La destinée de Léonard se décidait en même temps que celle de César.

En dépit de son calme et de sa bravoure qu'il conservait énergiquement, le duc sentait la chance le fuir.

Apprenant et la maladie et la mort du pape, ses ennemis s'unirent pour s'emparer des terres de la Campagne de Rome.

Prospero Colonna était aux portes de la ville; Vitelli s'avançait sur Citta di Castello; Jean Paolo Ballioni sur Peruggio; Urbino se révoltait; Camerino, Calli, Piombino reprenaient leur indépendance; le conclave, réuni pour l'élection du nouveau pape, exigeait le départ du duc de Rome. Tout changeait, tout le trahissait.

Ceux qui jadis tremblaient devant lui, maintenant le raillaient, acclamaient sa chute, donnaient des coups de pieds d'âne au lion agonisant.
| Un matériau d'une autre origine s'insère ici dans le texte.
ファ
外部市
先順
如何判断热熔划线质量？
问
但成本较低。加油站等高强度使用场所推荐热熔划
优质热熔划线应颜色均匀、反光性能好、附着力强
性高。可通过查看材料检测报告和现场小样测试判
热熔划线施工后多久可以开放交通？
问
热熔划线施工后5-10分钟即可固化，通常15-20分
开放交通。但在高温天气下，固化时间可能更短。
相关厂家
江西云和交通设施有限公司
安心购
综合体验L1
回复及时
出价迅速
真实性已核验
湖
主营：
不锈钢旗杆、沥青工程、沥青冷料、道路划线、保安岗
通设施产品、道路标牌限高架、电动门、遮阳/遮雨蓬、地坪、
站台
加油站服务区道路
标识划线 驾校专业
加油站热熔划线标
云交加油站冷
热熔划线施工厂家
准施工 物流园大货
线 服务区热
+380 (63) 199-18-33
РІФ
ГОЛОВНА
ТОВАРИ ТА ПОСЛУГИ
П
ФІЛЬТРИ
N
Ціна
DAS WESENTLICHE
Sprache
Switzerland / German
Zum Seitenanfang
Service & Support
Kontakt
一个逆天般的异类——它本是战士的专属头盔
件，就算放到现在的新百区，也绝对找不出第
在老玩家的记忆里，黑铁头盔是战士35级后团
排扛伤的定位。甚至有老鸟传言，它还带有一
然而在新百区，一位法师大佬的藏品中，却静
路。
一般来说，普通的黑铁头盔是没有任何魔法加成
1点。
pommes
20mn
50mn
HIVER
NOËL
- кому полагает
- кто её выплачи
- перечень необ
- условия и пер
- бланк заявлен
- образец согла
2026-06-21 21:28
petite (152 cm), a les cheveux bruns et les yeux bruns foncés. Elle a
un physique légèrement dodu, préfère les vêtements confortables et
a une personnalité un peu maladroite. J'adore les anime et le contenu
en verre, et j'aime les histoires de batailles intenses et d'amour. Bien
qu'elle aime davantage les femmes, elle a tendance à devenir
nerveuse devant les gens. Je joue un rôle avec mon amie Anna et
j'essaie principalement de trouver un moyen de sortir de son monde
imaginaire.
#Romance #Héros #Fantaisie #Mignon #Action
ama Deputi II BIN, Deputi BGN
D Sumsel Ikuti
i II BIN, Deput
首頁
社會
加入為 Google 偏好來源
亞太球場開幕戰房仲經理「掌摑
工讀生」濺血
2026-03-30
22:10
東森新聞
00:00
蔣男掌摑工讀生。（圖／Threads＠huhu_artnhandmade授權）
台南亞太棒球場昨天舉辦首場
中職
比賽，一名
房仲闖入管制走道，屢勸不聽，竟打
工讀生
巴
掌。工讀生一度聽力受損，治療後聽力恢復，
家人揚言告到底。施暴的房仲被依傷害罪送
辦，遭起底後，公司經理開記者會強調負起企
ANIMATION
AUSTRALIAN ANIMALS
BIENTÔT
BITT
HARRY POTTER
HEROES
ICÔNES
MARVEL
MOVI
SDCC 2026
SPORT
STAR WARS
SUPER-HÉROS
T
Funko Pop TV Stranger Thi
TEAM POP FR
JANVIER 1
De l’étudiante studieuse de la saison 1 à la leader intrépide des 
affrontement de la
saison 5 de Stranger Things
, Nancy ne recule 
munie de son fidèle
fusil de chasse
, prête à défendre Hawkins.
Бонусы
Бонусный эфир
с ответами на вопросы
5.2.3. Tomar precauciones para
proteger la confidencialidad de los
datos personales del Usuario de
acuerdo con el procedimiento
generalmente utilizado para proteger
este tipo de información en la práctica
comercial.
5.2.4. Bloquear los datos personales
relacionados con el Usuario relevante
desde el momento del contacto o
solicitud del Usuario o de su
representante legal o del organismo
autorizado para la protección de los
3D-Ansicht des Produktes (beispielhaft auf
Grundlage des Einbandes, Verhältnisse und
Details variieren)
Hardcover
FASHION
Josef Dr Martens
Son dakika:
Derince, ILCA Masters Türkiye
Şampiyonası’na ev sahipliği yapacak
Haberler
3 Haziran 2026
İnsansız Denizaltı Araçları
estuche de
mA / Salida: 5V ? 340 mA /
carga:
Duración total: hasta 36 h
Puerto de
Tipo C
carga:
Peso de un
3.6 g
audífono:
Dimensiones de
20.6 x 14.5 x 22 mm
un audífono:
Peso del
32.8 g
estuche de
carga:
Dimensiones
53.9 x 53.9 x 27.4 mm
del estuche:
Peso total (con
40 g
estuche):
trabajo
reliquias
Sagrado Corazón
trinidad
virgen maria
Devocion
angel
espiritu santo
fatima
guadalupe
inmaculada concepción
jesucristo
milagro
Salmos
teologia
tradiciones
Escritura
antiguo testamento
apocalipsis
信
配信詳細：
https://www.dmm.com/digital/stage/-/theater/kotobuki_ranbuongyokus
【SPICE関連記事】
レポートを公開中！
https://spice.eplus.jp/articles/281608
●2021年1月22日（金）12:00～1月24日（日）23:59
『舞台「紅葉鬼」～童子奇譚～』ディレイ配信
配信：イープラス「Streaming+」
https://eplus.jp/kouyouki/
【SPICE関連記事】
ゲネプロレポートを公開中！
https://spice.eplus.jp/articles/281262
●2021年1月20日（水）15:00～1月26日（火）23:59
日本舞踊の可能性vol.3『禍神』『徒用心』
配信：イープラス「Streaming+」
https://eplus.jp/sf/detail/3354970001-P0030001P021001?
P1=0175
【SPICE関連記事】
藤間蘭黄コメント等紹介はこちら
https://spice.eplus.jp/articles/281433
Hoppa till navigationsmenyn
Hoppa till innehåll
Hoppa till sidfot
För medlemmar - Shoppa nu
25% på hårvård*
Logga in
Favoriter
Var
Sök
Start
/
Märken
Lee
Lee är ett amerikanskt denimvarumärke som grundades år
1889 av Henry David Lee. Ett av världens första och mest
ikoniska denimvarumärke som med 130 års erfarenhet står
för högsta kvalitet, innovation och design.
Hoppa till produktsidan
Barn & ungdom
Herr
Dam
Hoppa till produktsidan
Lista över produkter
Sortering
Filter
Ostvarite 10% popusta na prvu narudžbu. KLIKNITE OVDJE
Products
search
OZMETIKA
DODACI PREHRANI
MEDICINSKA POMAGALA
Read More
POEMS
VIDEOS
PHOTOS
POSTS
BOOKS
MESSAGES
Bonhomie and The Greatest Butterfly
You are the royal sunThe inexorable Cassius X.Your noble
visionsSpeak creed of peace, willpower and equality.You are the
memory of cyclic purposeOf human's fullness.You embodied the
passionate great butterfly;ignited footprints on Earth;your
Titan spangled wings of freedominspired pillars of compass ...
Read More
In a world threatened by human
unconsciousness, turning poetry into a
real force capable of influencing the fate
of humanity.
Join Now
Les poètes composaient des épigrammes:

Ou César ou rien! Peut-être l'un et l'autre?

César, tu l'as déjà été; rien, tu le seras bientôt.

Une fois, au Vatican, tout en causant avec l'ambassadeur vénitien Antonio Giustiniani, celui-là même qui, aux jours de gloire du duc, lui prédisait qu'il «brûlerait tel un feu de paille», Léonard amena la conversation sur messer Nicolo Machiavelli.

—Vous a-t-il parlé de son livre sur la science de gouverner?